Several decades ago, Malaysia adopted a wide-spread economic plan to help the largely rural - and generally poor - Malay population to enter commerce and industry and to acquire formal property rights.

But, as in other countries where race-based positive discrimination has been introduced - the then government either did not think or chose not to introduce a sunset provision. Even so, whilst some of the detail may have been problematic, the general principles and objectives were right. As one foreign businessman in KL is fond of saying "there have been many mistakes - but the fact is that, without Mahathir and his policies, we would all be living in a country like Laos."

In recent years, the pro-Bumiputra policies have been an increasing cause of concern and widespread grumbling.

Domestically, businesses that had been family owned by Chinese were told they must allow set percentages of Bumi-ownership. That meant, in effect, giving away a proportion of their business. Many resisted, some converted from limited companies to partnerships and some entered into deals that complied in law but not in spirit with shares held in trust by Bumiputras who took a stipend - but no part in the business.

Both sides were happy with that - but it defeated one of the primary objectives: that there should be a transfer of skills to the Bumiputra (usually shortened to Bumi) population.

Last month, the prime minister relaxed the ownership requirements in a number of sectors.

The equivalent requirement - that 30% of issued shares must be in Bumi hands - for listed companies has provided an unexpected benefit in the KLSE (known locally as Bursa Malaysia) has proved both a benefit and a problem.

Foreign businesses wishing to invest in Malaysian listed companies have had both ethical and legal issues in so doing. Many countries have laws that prevent racial discrimination - and in the term "exclusive rights" the word "exclusive" gives the game away. And the 30% ownership rule means that, for decisions requiring more than 70% majority, the power rests in the hands of a minority group which may act in concert to defeat the plans of the majority.

And so, foreign investment in Malaysian companies has been significantly lower than in many other countries nearby.

That, however, has proved a benefit in many ways. For whilst Malaysian shares are undervalued relative to regional counterparts, the relative lack of interest in the market has meant that, since the late 1990s when many people's savings were wiped out, the KLSE has been a remarkably stable market.

However, as Najib implied but did not express - access to foreign capital is needed to expand Malaysia's industrial base.

The move is designed to increase the attraction of the KLSE to foreign companies seeking a listing.

However, the 30% rule is being modified not scrapped.

Listed companies will still need to offer 50% of the public spread.
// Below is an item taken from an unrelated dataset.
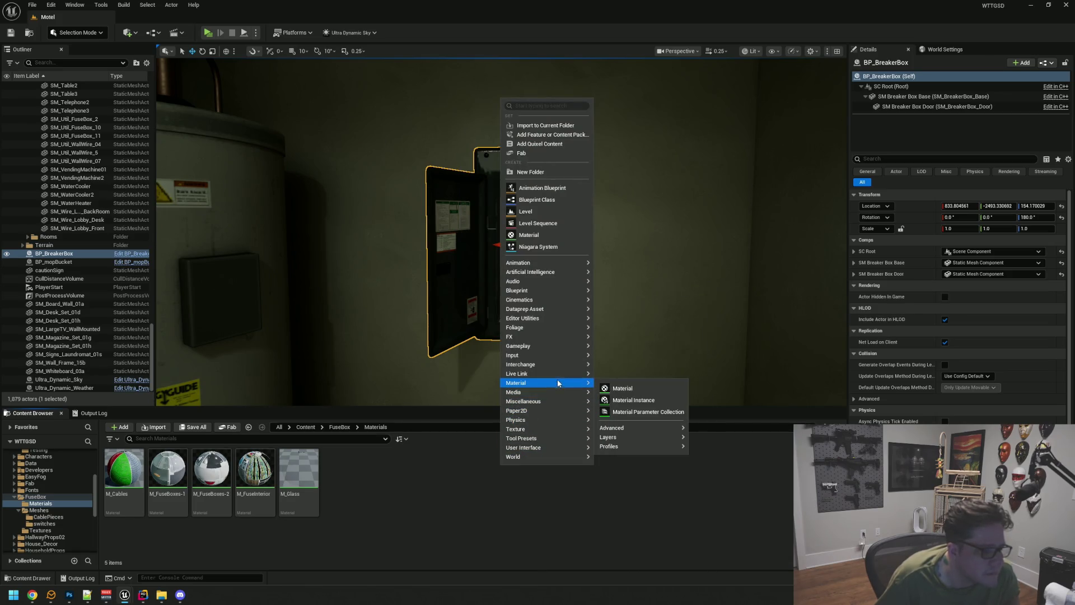
{"action": "left_click", "coordinate": [643, 397]}
{"action": "type", "text": "MI"}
That, say analysts, means that there will still be a 12.5% Bumi requirement.

These changes, then, address the commercial concerns but not the ethical ones - and leave foreign investors having to reconcile laws in their home country with those in Malaysia.

The markets Najib is aiming at are both East and West: middle eastern stock exchanges remain small and relatively rudimentary. KLSE has the ability to attract middle eastern companies - and they are certainly not going to complain at pro-Muslim policies.

And he's looking towards China where uncertainty in the local legal and regulatory regime has driven many businesses to look overseas for listing.

But that may bring its own dangers: several of the mainland Chinese companies that ran IPOs in Singapore have collapsed. Although it has not damanged the reputation of the Singapore markets, when it comes to international business, KLSE is, in effect, a fledgeling market and an inexperienced player. It is going to have to be very cautious on its listing requirements in order to protect its reputation.

Coupled with a relaxation of rules relating to the process of property ownership by foreigners also announced yesterday, there is no doubt that Najib has his eye on foreign money to bolster the income from Petronas (which is the government's cash cow) and to address some the reduction in GDP (5%) that the government predicts for this year.